Falcon driver you are right. When I played White Witch last year I had a caddy which was a cool experience. She helped me navigate the course quite well. The only problem I had was her green reading was not as good as I figured it would be. After about 6 holes I took my line and her line ( since I knew how hard I wanted to hit it ) and it worked out great. I shot I think 74 which I could not have done without her.
I've caddied for 13 years (and still counting once school ends here) in the summer between school/while home from college. It's an AWESOME job, pays you outrageously well (I was routinely making $10,000 a summer while in college...in cash), you meet a ton of important and influential people, and you learn skills that will be applicable throughout your entire life.
The number of caddies I knew that got jobs at law firms, accounting firms, in their desired field based solely on their relationship with members from caddying is a surprising amount.
The trouble is that many clubs use carts are a viable revenue stream. If members are taking caddies instead of carts, that's $50+ out of the club's pocket and into the caddies. Typically caddies only work in places where membership really really really wants a caddy program and aren't worried about lowering their dues (more cart revenue=lower dues because the club doesn't have to charge as much to cover expenses).
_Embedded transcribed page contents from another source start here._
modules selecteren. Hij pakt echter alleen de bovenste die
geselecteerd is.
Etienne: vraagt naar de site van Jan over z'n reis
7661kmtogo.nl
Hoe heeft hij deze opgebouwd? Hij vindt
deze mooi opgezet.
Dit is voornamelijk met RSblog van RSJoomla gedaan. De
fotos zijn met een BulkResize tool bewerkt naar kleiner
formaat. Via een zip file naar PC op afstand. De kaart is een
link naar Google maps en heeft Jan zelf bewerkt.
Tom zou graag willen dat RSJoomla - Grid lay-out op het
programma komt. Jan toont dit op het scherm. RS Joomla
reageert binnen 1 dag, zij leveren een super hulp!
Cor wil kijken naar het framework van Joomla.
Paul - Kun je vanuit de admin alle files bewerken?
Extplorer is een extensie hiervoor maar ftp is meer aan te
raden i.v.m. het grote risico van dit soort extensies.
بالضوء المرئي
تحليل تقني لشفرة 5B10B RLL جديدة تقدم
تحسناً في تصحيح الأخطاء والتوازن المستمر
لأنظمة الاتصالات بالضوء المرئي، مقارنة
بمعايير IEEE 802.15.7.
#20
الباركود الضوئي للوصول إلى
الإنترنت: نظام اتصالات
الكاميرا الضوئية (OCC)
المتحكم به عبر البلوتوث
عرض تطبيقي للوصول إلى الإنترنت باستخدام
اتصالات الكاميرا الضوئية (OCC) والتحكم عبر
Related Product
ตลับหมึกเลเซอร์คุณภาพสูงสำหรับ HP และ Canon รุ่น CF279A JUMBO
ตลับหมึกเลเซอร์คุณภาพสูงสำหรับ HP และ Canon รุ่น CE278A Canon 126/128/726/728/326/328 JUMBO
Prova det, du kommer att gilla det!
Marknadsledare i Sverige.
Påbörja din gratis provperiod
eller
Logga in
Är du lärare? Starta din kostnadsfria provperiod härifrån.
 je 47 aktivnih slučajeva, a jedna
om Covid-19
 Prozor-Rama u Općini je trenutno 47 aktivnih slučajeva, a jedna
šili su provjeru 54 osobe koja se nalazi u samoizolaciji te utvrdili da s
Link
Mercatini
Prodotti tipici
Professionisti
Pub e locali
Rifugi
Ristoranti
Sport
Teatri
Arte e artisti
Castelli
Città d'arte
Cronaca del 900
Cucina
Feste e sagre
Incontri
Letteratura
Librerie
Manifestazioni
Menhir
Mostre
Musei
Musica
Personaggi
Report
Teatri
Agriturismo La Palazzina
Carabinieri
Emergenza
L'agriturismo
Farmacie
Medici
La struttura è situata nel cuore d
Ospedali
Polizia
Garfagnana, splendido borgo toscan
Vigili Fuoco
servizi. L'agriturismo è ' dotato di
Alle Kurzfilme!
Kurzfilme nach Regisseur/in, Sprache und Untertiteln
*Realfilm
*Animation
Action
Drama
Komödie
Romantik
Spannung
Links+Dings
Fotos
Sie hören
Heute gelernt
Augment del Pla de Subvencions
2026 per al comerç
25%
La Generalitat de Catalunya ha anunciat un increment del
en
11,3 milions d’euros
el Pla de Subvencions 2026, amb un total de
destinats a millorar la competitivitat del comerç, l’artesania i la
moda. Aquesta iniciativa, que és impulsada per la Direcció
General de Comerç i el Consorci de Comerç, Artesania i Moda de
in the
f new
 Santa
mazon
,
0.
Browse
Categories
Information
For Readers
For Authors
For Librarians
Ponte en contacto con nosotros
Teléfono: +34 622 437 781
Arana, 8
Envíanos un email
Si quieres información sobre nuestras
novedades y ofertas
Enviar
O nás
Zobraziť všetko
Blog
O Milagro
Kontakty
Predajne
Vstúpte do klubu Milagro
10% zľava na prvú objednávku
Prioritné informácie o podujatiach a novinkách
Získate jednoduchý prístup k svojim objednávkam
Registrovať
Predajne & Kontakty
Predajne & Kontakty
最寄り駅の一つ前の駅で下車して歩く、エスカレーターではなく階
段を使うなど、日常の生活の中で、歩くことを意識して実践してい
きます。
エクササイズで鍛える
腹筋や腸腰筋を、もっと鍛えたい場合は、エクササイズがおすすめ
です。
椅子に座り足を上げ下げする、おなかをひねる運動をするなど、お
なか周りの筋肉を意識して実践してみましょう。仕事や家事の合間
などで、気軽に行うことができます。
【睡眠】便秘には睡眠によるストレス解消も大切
I've had caddies anywhere from a consummate professional at Pebble Beach to a 14 year old kid in SW Ireland who didn't have the sense to dress properly for the weather (he wore one of my rain jackets during the round). Every time it has been a joy to walk and not have to lug around my golf bag. I still have a problem completely allowing the caddie to do his job (replace divots, tend flags, rake bunkers, etc...) as I am so used to doing everything myself. If you get a chance to play a world class course (Pinehurst, Pebble, Bandon, etc...) fork over the extra $$ and use a caddie. It is an experience everyone should have, especially when placing a check mark on the bucket list.